Sob os cuidados de seus moradores, o cultivo de hortas orgânicas mudou a perspectiva alimentar e social de uma comunidade inteira
O acampamento Nova Canaã nasceu há dois anos e já abriga cerca de 450 famílias, em sua maioria mulheres e crianças. A iniciativa foi do grupo MSLT – Movimento Social de Luta dos Trabalhadores, que coordena a construção de novas casas e dá suporte aos moradores.
A comunidade cresceu rapidamente, “As famílias foram vindo aos poucos e foram criando o bairro, foi evoluindo e virou isso que é hoje”, conta Cristiane Santos, coordenadora do Nova Canaã. Porém, a infraestrutura não consegue acompanhar as necessidades básicas do local, falta água encanada – o acampamento recebe água potável apenas três vezes na semana, não há iluminação pública, as ruas não são asfaltadas e o transporte público não atende todo o percurso – o ponto de ônibus mais próximo fica há mais de um quilômetro do acesso ao Nova Canaã.
Sem creches e escolas por perto, as crianças acima de 7 anos de idade recebem transporte da prefeitura para se locomoverem até lá. A medida não é suficiente, os ônibus escolares disponíveis não são apropriados para os pequenos com menos de sete anos, o que impede que estes tenham acesso às vagas nas creches. Essa questão reflete na economia familiar: as mães, sem terem onde deixar as crianças, ocupam o papel de dona de casa e não conseguem contribuir com o rendimento financeiro.
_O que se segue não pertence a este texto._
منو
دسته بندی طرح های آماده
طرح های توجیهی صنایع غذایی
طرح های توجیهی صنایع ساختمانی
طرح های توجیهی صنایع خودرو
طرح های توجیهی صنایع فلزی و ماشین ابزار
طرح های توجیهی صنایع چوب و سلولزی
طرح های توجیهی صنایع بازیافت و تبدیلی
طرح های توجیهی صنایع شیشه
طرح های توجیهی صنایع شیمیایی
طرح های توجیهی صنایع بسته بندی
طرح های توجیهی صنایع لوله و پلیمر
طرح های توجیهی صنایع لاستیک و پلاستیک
Outro problema é a situação de irregularidade com a prefeitura de Bauru, pois o terreno é reivindicado como propriedade particular, e mesmo com promessa do novo prefeito Clodoaldo Gazzetta de regulamentá-lo, os moradores ainda sofrem com o possível despejo.
Em meio a tantos obstáculos, os moradores encontram nas terras do Canaã o plantio de orgânicos como fonte de alimentação, como hobbie e cura para muitas doenças.
As hortas das Marias
A terra aparentemente infértil não assustou os novos residentes do Canaã, pois ali quase todos têm sua própria horta em casa. A variedade é imensa: tomateiros, chuchuzeiros, pés de alface, de feijão, de hortelã, bananeiras, e há quem diga que tem plantado no quintal até a cura do câncer.
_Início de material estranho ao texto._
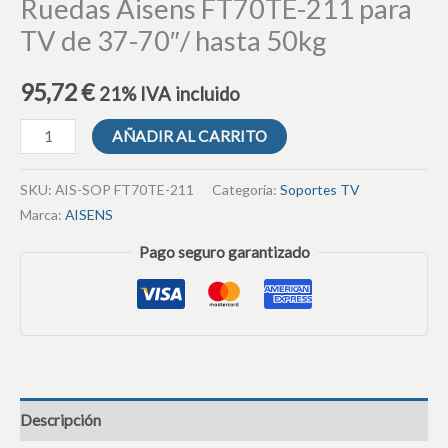
Ruedas Aisens FT70TE-211 para
TV de 37-70″/ hasta 50kg
95,72
€
21% IVA incluido
AÑADIR AL CARRITO
SKU:
AIS-SOP FT70TE-211
Categoría:
Soportes TV
Marca:
AISENS
Pago seguro garantizado
Descripción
Mais do que fonte de alimentação, as hortas funcionam como atividade social e lazer dos moradores. Poucos vendem as frutas, verduras e legumes semeadas, porque para eles o valor maior está no ato de cultivar as pequenas mudas, que aos poucos tomam conta dos espaços antes inutilizados pela terra seca.
Na terra encontra-se também a possibilidade de cura para diversas doenças. A arruda como anti-inflamatório, o boldo em caso de enjoos, citronela como repelente natural, o barbatimão como cicatrizante, e por aí vai.
Vizinhas, as Marias mostram com orgulho as hortas cultivadas, resultado de muita paciência e amor. Qualquer hortaliça perguntada está presente ali – beterraba, rúcula, coentro, rabanete. Há tanta variedade que algumas nem sequer conseguem se lembrar do nome: “Esse aí na cerca é de comer também, só que o nome eu não me lembro. Passou na televisão, isso aí é vitamina”.
Os animais têm espaço especial no ecossistema particular de cada uma das Marias. A criação de galos e galinhas não é para consumo da carne branca, dividem espaço com gatos e cachorros, todos são animais de estimação.
A fartura é tanta que o chuchuzeiro de Dona Maria ultrapassou sua cerca, e já compete espaço com a horta de Dona Maria Helena. A variedade e o espaço não são suficientes para os sonhos dessas Marias, “Pena que é pequeno, se fosse maior dava pra fazer uma coisa mais linda”.